July 9, 2016 (CAIRO) – Egyptian Minister of Water Resources and Irrigation Mohamed Abdel Ati on Saturday said the final contracts on the impact studies of the Grand Ethiopian Renaissance Dam (GERD) would be signed within a few days.
- The planned Grand Ethiopian Renaissance Dam project (AP)
Last year, Sudan, Egypt and Ethiopia signed a declaration of principles on the dam project that tacitly approves the dam construction but calls for technical studies aimed at safeguarding the water quotas of the three riparian states.
On September 22, 2014, a tripartite committee from the three countries proposed the conduction of two additional studies on the dam project, the first one on the effect of the dam on the water quota of Sudan and Egypt and the second one to examine the dam’s ecological, economic and social impacts of the dam on Sudan and Egypt.
The French Artelia and BRL groups have been selected to undertake the dam impact studies. The U.K.-based law firm Corbett & Co was selected to manage the legal affairs of the tripartite committee.

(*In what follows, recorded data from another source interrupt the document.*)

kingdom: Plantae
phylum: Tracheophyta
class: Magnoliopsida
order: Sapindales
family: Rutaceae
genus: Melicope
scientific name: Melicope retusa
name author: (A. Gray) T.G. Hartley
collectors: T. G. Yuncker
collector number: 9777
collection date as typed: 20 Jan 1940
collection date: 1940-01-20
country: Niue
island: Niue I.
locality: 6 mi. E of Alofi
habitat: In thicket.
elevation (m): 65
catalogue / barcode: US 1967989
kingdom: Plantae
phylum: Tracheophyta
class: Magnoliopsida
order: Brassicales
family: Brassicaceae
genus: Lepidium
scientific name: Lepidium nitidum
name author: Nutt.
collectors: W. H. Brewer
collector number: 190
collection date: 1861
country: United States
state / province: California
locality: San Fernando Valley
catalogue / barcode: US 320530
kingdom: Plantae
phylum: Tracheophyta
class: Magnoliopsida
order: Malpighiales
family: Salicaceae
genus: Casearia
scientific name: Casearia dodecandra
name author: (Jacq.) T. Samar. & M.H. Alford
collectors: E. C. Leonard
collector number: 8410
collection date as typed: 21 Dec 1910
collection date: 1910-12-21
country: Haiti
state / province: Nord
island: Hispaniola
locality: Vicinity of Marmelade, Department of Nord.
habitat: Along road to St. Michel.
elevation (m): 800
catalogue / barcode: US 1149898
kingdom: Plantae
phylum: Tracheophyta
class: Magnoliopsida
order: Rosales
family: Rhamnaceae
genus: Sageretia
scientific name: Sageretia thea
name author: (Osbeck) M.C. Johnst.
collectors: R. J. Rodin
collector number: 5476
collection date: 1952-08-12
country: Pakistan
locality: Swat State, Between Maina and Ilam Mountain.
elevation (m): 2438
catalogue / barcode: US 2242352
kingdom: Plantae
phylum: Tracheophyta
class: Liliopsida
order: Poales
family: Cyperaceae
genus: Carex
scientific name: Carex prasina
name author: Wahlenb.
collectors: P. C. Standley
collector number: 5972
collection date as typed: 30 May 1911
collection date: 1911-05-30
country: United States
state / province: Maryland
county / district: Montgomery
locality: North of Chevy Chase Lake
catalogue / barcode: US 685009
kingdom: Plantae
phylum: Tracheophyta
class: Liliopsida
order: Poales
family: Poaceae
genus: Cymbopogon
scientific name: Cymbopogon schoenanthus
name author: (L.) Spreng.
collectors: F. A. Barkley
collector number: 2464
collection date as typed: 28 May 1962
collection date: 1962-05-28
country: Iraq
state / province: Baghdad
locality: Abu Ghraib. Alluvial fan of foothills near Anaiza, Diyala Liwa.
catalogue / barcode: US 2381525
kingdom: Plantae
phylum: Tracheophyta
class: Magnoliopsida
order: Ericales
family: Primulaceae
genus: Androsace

In press statements on Saturday, the Egyptian minister said the three countries have agreed on the proposal submitted by the French consultancy firms, pointing that a date would be fixed soon to sign the final contracts in Addis Ababa.
He added that the implementation of the technical studies would begin after signing the contract with the French consultant according to the declaration of principles.
The multi-billion dollar dam is being constructed on the Blue Nile, about 20 kilometres from the Sudanese border, and has a capacity of 74 billion cubic meters, and is expected to generate electrical power of up to 6,000 megawatts.
Egypt is concerned that the dam could reduce its quota of 55.5 billion cubic meters of the Nile water, while the Ethiopian side maintains that the dam is primarily built to produce electricity and will not harm Sudan and Egypt.
Last May, Ethiopia’s Minister of Information and Communication Getachew Reda said the GERD is almost 70% complete.